Nu
Publié le 22.02.2016
Cher journal,
Hier, dîner quasi-protocolaire dans l’entourage de Rt. Hon.. Le plan de table relève de la stratégie militaire. Je sais notamment que tout a été arrangé pour installer A à l’oreille droite de B, haut personnage auquel il veut demander une faveur. Dans tout ce trafic, Rt. Hon. et moi-même sommes là pour faire nombre et noyer le poisson; pour nous dédommager, on nous a placé à côté d’un personnage qu’on estime amusant. C’est un presque vieux de l’ordre des marginaux et de la famille des réactionnaires qui passera toute la soirée à essayer de nous choquer, d’abord par ses opinions politiques, puis par le récit de ses frasques. Il cultive, comme moi, un genre hirsute, mais avec plus de succès; un visage légèrement animal, et surtout deux yeux noirs et vifs, lui donnent l’air d’un loup - qui commence tout de même à se laisser un peu aller. Tout cela lui convient à la perfection, puisqu’il veut rendre sa misanthropie et son mépris des conventions éclatantes au monde.
Ses tentatives pour nous arracher des cris d’horreurs se heurte au mur gélatineux de notre laissez-faire; par politesse, tout de même, nous réagissons en riant, puisque rester de marbre tiendrait presque de la cruauté. Surtout, et pardonne ce manque de modestie mais j’en suis très fier, je tiens ma langue pour éviter de surenchérir. Lui-même passe son temps à chercher notre corde sensible.
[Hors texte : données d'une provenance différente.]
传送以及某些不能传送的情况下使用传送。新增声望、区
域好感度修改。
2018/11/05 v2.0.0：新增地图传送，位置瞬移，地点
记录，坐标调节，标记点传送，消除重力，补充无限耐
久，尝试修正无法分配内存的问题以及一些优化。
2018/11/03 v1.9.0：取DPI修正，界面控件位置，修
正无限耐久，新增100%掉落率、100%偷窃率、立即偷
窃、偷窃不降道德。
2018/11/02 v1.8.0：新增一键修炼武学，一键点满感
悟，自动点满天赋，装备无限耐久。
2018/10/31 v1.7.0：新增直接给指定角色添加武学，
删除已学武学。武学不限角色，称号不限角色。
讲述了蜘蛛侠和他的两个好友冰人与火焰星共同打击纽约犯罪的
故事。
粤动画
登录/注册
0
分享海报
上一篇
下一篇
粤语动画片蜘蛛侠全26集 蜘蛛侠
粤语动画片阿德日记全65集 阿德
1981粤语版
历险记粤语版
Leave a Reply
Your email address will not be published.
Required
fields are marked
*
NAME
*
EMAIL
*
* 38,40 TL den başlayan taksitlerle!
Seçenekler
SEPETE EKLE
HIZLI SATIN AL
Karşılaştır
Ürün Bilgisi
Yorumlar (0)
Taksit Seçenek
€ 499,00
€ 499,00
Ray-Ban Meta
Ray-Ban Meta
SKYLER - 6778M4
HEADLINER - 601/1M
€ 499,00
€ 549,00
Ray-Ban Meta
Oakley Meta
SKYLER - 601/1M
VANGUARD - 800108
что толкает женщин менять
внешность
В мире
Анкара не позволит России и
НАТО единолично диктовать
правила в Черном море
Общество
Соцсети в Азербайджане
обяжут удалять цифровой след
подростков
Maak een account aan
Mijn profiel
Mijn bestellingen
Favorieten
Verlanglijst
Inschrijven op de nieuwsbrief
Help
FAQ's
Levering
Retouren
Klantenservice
En fin de compte, tandis qu’il se lance dans un récit embrouillé où il raconte ses aventures dans le milieu des travestis - propos généreusement arrosés du mépris et de la pitié que ces gens lui inspirent - il s’arrête, et, tout heureux d’avoir retrouvé l’anecdote qui doit d’ordinaire faire mouche, nous explique comment il a posé plusieurs jours durant pour une série de nus dans l’atelier d’un peintre qu’à l’époque tout le monde croyait mort - en premier lieu ses héritiers.
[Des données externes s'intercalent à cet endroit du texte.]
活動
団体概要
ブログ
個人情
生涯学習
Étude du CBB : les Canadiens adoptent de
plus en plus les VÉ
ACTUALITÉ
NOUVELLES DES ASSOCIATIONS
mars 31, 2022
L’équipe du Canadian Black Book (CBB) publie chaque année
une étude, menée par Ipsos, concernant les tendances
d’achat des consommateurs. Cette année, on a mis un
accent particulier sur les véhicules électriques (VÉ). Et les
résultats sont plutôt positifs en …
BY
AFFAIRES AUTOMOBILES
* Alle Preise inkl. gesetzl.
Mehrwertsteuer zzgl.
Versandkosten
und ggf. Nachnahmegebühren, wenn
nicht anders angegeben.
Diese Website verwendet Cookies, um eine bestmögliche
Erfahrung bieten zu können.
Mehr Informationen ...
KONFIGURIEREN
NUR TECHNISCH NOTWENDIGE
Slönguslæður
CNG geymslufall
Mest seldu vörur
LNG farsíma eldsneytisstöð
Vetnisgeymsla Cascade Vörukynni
Les séances duraient jusqu’assez tard dans la nuit, après quoi ils passaient dans une brasserie à deux pas de notre quartier et qui ne ferme qu’entre cinq et sept heures du matin, où ils baffraient - il fallait à tout prix, nous explique-t-il, mettre des aliments dans le ventre du peintre, pour qu’il désaoûle. Bien sûr, il lâche le mot de bohème, et en profite pour citer les noms des célébrités qui défilaient dans l’atelier, commentaient à l’occasion son physique exhibé à tout ces passants, et avec lesquels il nous explique être à tu et à toi. Un jour vient à passer la bien connue Mme I*** (digression sur les rumeurs qui courent à son sujet, enfin qui couraient car tous ces ragots, comme elle même, appartiennent à une autre époque). Elle regarde le tableau en cours, le modèle, et félicite l’ensemble; mais, ajoute-t-elle, les goûts héllénistiques sont passés de mode, et il vaudrait mieux pour la toile que certains attributs qu’on y représente se déploient dans toute leur force. Comme elle est un peu sans gêne, elle s’approche de notre voisin et, par quelques gestes assez techniques, cherche à produire l’effet désiré - sans aucun succès. S’ensuivent cinq minutes un peu pénibles, puis notre voisin la pousse avec délicatesse et propose de prendre les choses en main lui-même, assurant qu’après tout, il sait y faire.
Quelques semaines plus tard, le peintre expose tout le résultat dans une galerie. Et le convive nous explique le plaisir qu’il éprouve à voir tous les visiteurs regarder d’abord les tableaux, puis lui-même, s’apercevoir de la ressemblance et rougir; j’ai tout de même bien du mal à croire que les gens qui vont voir des nus rougissent si aisément, même en présence du modèle. Tandis qu’il s’esclaffe en y repensant - et bien sûr, nous rions de même - il rebondit et me demande si je peins. Je mens et je prétends que oui - mais uniquement des autoportraits.